Each threads prints only after each thread has written its sleeping
time in the shared data array.  A screen shot of the program running
with 5 threads is below.

::

   $ /tmp/pthread_barrier_example
   Give the number of threads : 5
   Created 5 threads ...
   Thread 0 has slept 2 seconds ...
   Thread 2 has slept 2 seconds ...
   Thread 1 has slept 4 seconds ...
   Thread 3 has slept 5 seconds ...
   Thread 4 has slept 6 seconds ...
   Thread 4 has data : 24256
   Thread 3 has data : 24256
   Thread 2 has data : 24256
   Thread 1 has data : 24256
   Thread 0 has data : 24256
   $ 

The code should be compiled with the ``-lpthread`` option,
if for example, the file ``pthread_barrier_example.c`` contains
the C code, then the compilation command could be

::

   $ gcc -lpthread pthread_barrier_example.c -o /tmp/pthread_barrier_example

The global variables ``size``, ``data``,
and ``our_barrier`` will be initialized in the main program.
The user is prompted to enter ``size``, the number of threads.
The array ``data`` is allocated with ``size`` elements;
The barrier ``our_barrier`` is initialized.
Code for the complete program is below:

::

   #include <stdlib.h>
   #include <stdio.h> 
   #include <pthread.h> 

   int size;   /* size equals the number of threads */
   int *data;  /* shared data, as many ints as size */
   pthread_barrier_t our_barrier; /* to synchronize */

   void *fun ( void *args )
   {
      int *id = (int*) args;
      int r = 1 + (rand() % 6);
      int k;
      char strd[size+1];

      sleep(r);
      printf("Thread %d has slept %d seconds ...\n", *id, r);
      data[*id] = r;

      pthread_barrier_wait(&our_barrier);
   
      for(k=0; k<size; k++) strd[k] = '0' + ((char) data[k]);
      strd[size] = '\0';

      printf("Thread %d has data : %s\n", *id, strd);
   }

   int main ( int argc, char* argv[] )
   {
      printf("Give the number of threads : "); scanf("%d", &size);
      data = (int*) calloc(size, sizeof(int));
      {
         pthread_t t[size];
         pthread_attr_t a;
         int id[size], i;

         pthread_barrier_init(&our_barrier, NULL, size);

         for(i=0; i<size; i++)
         {
            id[i] = i;
            pthread_attr_init(&a);
            if(pthread_create(&t[i], &a, fun, (void*)&id[i]) != 0)
               printf("Unable to create thread %d!\n", i);
         }
         printf("Created %d threads ...\n", size);
         for(i=0; i<size; i++) pthread_join(t[i], NULL);

         pthread_barrier_destroy(&our_barrier);
      }
      return 0;
   }

Bibliography
------------

1. W. Daniel Hillis and Guy L. Steele.
   **Data Parallel Algorithms**.
   *Communications of the ACM*,
   vol. 29, no. 12, pages 1170-1183, 1986.
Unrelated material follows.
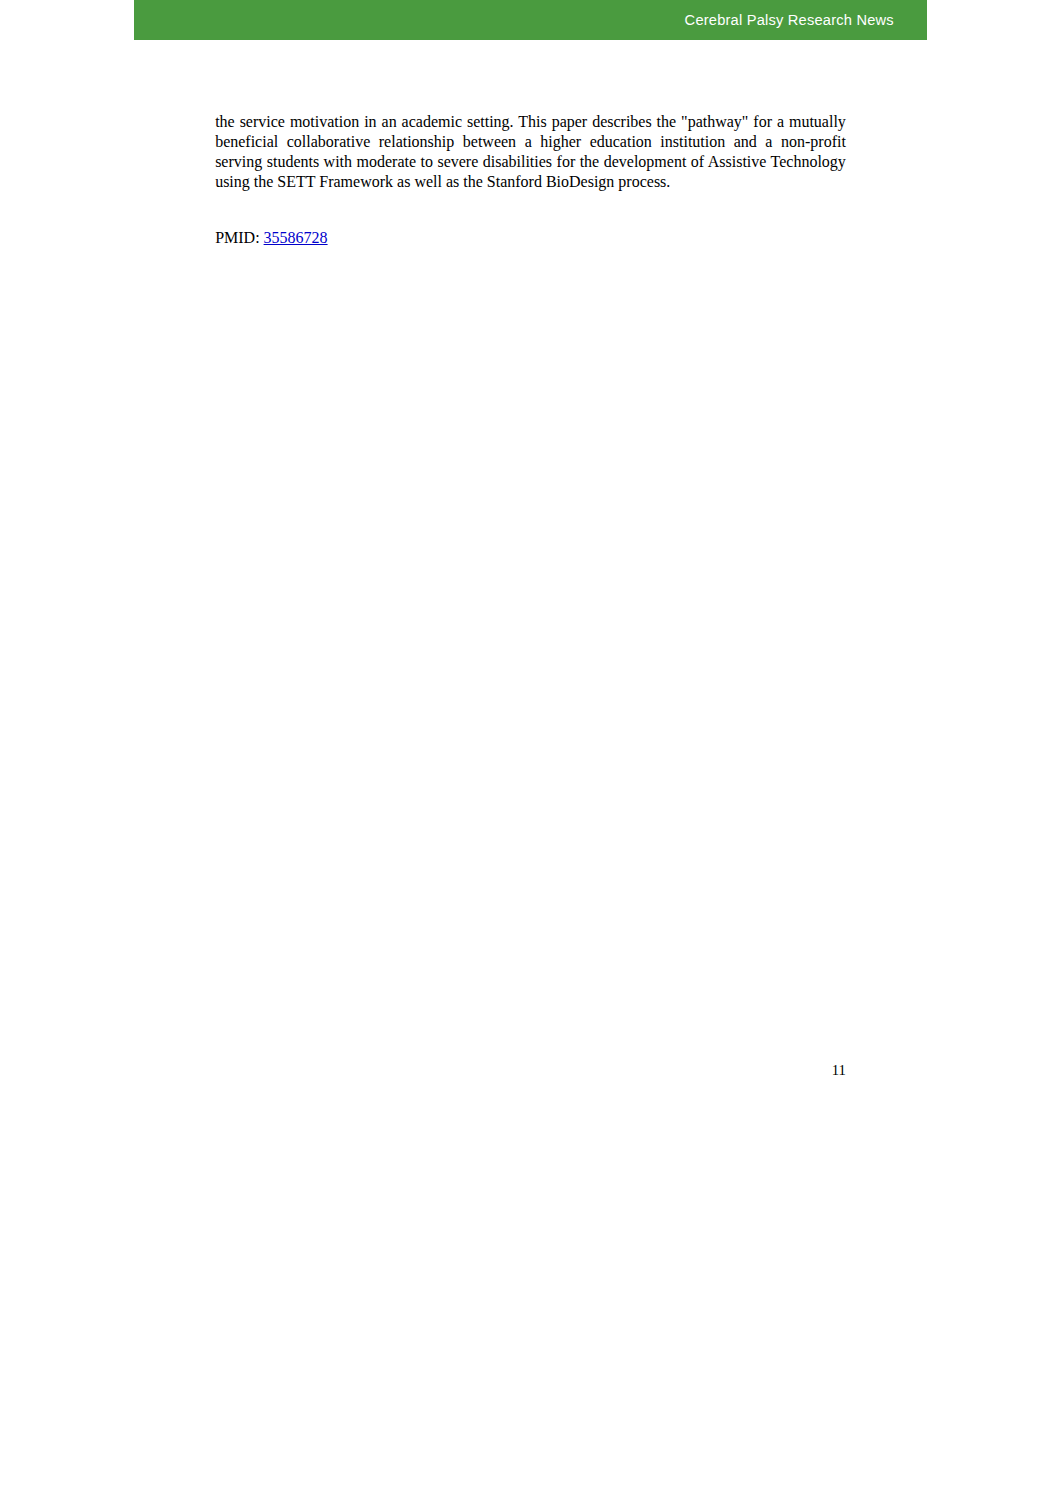Cerebral Palsy Research News
the service motivation in an academic setting. This paper describes the "pathway" for a mutually beneficial collaborative relationship between a higher education institution and a non-profit serving students with moderate to severe disabilities for the development of Assistive Technology using the SETT Framework as well as the Stanford BioDesign process.
PMID: 35586728
11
2. B. Wilkinson and M. Allen.
   *Parallel Programming. Techniques and Applications Using
   Networked Workstations and Parallel Computers*.
   Prentice Hall, 2nd edition, 2005.

Exercises
---------

1. Write code using ``MPI_sendrecv`` for a butterfly barrier.
   Show that your code works for :math:`p = 8`.

2. Rewrite ``prefix_sum.c`` using ``MPI_sendrecv``.

3. Consider the composite trapezoidal rule for the
   approximation of :math:`\pi` (see lecture 13), doubling the
   number of intervals in each step.  Can you apply the
   prefix sum algorithm so that at the end, processor :math:`i`
   holds the approximation for :math:`\pi` with :math:`2^i` intervals?